Thursday, September 25, 2008

“The Ancient Art Of Knowing The Sky”

There are a lot of specific astronomy topics I’m interested in. The outer system. Planet formation. How small can a star be? Plasma universe topics.

In the most general sense, however, there are two kinds of social aspects of astronomy that I think about a lot. At some point in the future I’ll be posting more about both of them. Today I’m just going to introduce one of them. (The second topic is the way astrophotography has seemingly come to dominate amateur astronomy. I don’t know if that is really true or if it is only the impression I get from magazines and the net. I’ll be posting more later on the way astrophotography seems to have taken over astronomy.)


Today I’m going to talk about what Bob Berman has recently called ‘the ancient art of knowing the sky.’

I’m going to tell one story from my own past, and then post a short excerpt from Bob Berman’s column in the current (October) issue of Astronomy magazine.

This pair of anecdotes is about a pretty big change in the world of astronomy. It’s futile to fight the future. It’s futile to be sad about how the young are different from the old. But, nonetheless, futility gets to us all. Sometimes.


About a year ago I described how a young woman grad student and I shut down and closed up an old observatory one weekend at Northwestern University. Before we closed up, we used the telescope to observe Saturn and the Pleiades. [Saturn and Titan, And The Pleiades ]

Today I’m going to describe how that young woman grad student and I got the observatory set up for the evening.

An astronomy professor was going to be giving a public lecture about Mars that night. (This was sometime back in the 70s.

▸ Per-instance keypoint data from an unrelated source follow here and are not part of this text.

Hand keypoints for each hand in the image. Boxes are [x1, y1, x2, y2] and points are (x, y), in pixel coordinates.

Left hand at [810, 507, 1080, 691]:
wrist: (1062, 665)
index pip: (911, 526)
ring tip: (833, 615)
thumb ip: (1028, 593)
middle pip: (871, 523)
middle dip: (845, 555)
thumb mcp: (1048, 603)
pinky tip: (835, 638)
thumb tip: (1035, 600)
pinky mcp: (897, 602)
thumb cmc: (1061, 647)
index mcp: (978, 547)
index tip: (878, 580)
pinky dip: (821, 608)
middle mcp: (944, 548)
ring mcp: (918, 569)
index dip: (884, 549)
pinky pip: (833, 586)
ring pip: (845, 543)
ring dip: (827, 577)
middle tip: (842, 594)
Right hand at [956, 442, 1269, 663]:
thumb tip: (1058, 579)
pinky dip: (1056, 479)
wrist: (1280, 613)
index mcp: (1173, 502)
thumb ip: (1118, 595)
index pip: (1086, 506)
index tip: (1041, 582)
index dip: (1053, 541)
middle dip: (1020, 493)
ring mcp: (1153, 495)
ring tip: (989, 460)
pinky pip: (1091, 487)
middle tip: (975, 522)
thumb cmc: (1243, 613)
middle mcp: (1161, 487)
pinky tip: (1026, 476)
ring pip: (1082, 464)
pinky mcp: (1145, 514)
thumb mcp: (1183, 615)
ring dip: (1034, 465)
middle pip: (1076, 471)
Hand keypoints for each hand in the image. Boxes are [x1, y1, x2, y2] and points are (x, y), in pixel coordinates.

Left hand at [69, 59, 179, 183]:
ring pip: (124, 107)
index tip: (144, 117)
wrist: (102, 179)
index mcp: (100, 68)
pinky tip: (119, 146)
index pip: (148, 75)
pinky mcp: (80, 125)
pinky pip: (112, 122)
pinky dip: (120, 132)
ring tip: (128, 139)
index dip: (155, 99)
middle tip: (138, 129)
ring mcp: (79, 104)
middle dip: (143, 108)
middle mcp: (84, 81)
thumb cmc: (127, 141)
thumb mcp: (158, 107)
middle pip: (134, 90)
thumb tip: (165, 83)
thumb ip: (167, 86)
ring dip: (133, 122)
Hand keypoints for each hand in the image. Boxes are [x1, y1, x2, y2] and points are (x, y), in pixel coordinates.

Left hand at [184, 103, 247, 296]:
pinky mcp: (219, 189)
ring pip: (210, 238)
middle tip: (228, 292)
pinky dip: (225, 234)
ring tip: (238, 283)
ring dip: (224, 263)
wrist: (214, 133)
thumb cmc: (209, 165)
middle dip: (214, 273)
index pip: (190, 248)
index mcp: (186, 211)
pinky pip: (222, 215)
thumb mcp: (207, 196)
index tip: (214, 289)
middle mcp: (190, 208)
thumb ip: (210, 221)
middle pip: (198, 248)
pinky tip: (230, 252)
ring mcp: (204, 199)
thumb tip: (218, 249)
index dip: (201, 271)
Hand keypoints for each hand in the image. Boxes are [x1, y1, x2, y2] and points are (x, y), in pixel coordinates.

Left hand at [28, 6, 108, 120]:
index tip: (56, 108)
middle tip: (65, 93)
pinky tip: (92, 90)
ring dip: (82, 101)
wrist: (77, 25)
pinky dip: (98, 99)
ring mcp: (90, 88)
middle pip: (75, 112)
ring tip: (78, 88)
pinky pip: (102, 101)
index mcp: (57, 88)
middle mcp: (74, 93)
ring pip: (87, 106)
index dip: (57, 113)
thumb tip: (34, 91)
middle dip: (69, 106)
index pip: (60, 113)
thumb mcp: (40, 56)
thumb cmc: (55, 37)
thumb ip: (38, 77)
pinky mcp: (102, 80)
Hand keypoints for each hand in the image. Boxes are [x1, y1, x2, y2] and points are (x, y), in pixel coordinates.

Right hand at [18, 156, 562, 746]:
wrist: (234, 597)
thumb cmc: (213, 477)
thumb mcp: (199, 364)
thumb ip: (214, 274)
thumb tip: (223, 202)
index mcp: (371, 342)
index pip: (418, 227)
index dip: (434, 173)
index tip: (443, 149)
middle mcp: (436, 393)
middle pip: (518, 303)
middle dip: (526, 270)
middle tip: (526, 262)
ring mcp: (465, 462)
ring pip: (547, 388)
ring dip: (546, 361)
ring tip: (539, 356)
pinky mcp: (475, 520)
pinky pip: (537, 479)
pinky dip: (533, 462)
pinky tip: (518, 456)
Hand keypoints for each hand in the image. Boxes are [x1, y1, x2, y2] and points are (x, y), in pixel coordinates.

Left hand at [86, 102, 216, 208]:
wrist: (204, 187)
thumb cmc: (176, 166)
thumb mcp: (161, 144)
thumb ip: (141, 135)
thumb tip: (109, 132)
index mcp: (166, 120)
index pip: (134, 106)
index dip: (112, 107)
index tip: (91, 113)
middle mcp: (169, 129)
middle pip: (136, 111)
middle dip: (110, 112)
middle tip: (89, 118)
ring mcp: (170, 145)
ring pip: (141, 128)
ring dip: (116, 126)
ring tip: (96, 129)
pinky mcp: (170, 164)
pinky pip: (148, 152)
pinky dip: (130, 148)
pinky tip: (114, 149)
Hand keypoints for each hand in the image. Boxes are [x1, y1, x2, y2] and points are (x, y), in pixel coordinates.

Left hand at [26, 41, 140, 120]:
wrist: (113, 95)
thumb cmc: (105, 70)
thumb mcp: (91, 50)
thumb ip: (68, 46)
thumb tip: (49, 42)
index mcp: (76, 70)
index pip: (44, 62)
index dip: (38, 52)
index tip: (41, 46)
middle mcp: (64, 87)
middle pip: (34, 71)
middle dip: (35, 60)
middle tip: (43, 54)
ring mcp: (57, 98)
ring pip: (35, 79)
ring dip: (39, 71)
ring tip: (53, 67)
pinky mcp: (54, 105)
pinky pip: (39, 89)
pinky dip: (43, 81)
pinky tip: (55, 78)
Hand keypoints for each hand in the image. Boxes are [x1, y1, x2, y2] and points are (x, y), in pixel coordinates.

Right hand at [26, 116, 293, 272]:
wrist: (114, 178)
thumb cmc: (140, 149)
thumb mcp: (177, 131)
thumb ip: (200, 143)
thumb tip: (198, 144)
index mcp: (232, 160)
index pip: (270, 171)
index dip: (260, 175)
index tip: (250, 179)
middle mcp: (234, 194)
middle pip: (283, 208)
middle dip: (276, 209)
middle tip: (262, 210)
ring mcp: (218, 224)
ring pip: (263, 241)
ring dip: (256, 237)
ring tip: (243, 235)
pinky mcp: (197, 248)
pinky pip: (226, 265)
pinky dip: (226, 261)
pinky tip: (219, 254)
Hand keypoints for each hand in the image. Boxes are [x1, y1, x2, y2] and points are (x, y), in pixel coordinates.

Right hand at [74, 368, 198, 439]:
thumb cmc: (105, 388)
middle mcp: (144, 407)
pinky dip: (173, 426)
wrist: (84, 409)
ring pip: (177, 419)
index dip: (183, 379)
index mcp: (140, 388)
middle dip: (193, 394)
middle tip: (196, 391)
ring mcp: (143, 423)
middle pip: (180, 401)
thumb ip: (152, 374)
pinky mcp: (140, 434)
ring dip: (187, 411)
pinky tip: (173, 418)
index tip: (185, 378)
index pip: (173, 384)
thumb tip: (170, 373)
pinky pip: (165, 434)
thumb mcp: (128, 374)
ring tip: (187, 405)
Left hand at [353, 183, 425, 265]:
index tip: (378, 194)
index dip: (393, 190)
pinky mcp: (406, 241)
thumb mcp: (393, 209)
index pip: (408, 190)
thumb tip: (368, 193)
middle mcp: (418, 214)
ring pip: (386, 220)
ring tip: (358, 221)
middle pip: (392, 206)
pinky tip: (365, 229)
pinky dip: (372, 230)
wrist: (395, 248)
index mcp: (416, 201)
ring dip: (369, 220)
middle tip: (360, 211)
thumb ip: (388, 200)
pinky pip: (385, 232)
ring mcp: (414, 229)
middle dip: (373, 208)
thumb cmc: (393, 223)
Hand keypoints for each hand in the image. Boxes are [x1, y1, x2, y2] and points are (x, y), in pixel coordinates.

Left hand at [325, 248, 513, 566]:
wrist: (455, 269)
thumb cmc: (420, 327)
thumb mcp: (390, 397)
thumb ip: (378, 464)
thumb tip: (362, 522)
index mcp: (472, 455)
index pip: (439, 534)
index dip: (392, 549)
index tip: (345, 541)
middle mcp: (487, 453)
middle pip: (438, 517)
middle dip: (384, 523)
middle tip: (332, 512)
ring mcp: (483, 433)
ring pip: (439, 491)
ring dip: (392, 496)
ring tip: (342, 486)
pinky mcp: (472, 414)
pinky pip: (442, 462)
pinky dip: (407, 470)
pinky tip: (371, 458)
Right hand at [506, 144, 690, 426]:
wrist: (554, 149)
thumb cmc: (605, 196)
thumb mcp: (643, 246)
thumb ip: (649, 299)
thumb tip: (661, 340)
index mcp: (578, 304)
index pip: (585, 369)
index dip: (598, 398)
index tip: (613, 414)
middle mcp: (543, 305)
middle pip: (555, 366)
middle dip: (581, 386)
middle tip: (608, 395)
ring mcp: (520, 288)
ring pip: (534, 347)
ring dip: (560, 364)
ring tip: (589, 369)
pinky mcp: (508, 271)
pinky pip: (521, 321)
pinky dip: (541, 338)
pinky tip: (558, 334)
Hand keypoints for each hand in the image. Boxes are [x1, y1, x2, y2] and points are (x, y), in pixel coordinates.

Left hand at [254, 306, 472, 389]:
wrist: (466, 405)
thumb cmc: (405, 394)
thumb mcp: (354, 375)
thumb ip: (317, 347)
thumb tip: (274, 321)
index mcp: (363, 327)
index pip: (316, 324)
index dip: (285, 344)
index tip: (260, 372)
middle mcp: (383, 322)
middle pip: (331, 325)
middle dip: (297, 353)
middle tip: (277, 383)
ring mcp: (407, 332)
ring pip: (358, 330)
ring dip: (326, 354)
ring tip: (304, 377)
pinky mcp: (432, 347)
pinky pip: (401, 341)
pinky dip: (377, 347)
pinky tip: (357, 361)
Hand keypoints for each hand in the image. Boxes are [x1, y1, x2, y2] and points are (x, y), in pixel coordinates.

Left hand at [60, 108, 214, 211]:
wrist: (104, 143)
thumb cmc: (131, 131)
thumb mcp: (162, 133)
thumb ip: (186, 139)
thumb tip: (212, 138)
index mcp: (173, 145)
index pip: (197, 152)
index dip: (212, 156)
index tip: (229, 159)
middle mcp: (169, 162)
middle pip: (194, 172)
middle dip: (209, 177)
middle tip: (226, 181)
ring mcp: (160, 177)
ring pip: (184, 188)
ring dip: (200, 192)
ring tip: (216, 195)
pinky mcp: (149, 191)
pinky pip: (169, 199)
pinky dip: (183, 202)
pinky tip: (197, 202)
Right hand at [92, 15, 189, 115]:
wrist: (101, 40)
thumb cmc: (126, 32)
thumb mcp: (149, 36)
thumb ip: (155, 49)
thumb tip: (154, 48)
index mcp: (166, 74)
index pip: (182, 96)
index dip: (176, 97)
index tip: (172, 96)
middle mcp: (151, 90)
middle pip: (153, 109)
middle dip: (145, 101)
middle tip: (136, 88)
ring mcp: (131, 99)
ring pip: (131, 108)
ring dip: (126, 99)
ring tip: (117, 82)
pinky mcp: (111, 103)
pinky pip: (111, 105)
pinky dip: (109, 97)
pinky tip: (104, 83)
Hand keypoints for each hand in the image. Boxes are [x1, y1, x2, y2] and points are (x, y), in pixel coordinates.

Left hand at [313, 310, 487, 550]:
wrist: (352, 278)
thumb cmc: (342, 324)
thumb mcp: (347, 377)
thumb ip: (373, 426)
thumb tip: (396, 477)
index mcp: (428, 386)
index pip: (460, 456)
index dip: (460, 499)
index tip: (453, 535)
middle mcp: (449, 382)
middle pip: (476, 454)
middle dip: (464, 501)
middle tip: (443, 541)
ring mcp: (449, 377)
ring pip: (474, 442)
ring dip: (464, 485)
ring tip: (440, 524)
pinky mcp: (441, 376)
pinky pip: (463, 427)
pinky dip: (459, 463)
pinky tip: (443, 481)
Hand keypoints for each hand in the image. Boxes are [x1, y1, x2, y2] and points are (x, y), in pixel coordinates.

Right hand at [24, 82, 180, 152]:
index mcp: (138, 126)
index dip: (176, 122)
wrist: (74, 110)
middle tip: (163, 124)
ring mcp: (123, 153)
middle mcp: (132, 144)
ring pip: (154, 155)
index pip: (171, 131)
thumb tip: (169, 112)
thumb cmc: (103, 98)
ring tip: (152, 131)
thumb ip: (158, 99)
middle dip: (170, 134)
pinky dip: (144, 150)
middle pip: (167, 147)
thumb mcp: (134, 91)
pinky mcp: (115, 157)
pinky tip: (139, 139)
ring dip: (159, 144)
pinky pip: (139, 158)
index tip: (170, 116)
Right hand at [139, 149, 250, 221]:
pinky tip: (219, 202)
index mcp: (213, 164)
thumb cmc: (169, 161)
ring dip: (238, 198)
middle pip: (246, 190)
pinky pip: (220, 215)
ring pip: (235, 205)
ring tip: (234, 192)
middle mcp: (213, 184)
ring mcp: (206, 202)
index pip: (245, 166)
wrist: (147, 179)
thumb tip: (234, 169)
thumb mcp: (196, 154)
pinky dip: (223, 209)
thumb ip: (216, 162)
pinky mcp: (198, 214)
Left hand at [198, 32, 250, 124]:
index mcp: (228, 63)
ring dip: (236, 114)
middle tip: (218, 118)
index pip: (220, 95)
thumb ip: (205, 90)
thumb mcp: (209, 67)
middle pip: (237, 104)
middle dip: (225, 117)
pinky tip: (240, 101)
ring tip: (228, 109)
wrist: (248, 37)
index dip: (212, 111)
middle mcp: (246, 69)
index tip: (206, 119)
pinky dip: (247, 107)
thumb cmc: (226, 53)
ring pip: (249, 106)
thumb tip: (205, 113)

I was a junior high student at the time.) The old observatory wasn’t used for active research, just for public out-reach kinds of activities. Before the evening got underway, I helped his grad student get things ready.

“How high is Mars?” the grad student asked me.

I went outside and checked. “About fifteen degrees above the horizon,” I said. (If you extend your hand, fingers spread, from the tip of your index finger to the tip of your little finger is about fifteen degrees.)

“Should be high enough to get started,” she said.

She showed me how the old observatory operated.

First—if I remember right—we pulled some chains [!] which manually opened the shutters on the dome’s slit. Then we used a big hand-held control unit to press buttons that operated electric motors to rotate the dome counter-clockwise until Mars was visible in the east. Once the slit was positioned, the electric motors kept it slowly turning clockwise to keep Mars visible.

Then we used the hand-held control unit—connected to the observatory by a heavy cable—to press different buttons which slewed the telescope mount through right ascension and declination until the telescope was pointed roughly toward Mars. Then the grad student climbed up a platform [!] and used a guide scope mounted on the main telescope to carefully center Mars in the big scope’s field of view.

We both used the platform to look through the main telescope, focus and enjoy the view of the red planet. Once Mars was centered, electric motors in the mount kept the telescope tracking on the planet.

It was a pretty simple system and it worked reasonably well.

But it required the person operating the telescope to know the sky. You had to know where your target was in the sky and you had to know what it looked like to recognize it in the guide scope.

Back then, it never even occurred to me that this someday would be an issue.


However, even back then times were changing quickly. Telescope mounts soon would be completely computerized. Telescopes themselves soon would have eyepieces replaced by electronic cameras. As computers—so to speak—infested observatories it became less and less important for astronomers to know the sky.

And when knowledge isn’t required, people—certain kinds of people—lose the incentive to acquire that knowledge.


Not long after my pleasant experience at Northwestern, Bob Berman—then a young man but an old type of astronomer—began accumulating experiences like this one:

In 1980, the Indian government invited me to use its largest telescope, located near Naintal in the Himalayan foothills. A staff astronomer accompanied me. I was visiting for fun, not research, so I suggested some visual targets, starting with the Trapezium sextet of stars in Orion.

The 40-inch Cassegrain whirred and slewed, the dome rotated, and then everything stopped. My host peered into the eyepiece, and peered some more. I gazed up through the dome’s slit and immediately saw we were nowhere near Orion. But was it my place to tell him he’d blown it? I stayed quiet. Turned out, a power failure earlier that day—which in India are as common as mangos—had thrown all the electronics into never-never land.

When he realized the problem, he thought all was lost. As in another observatory when the same trouble arose, the staff was reluctant to release the axes and manually find the object. To them, visually locating anything seemed as intimidating as hand-steering a spacecraft to the Moon. Gone was the ancient art of knowing the sky. But I diplomatically said nothing.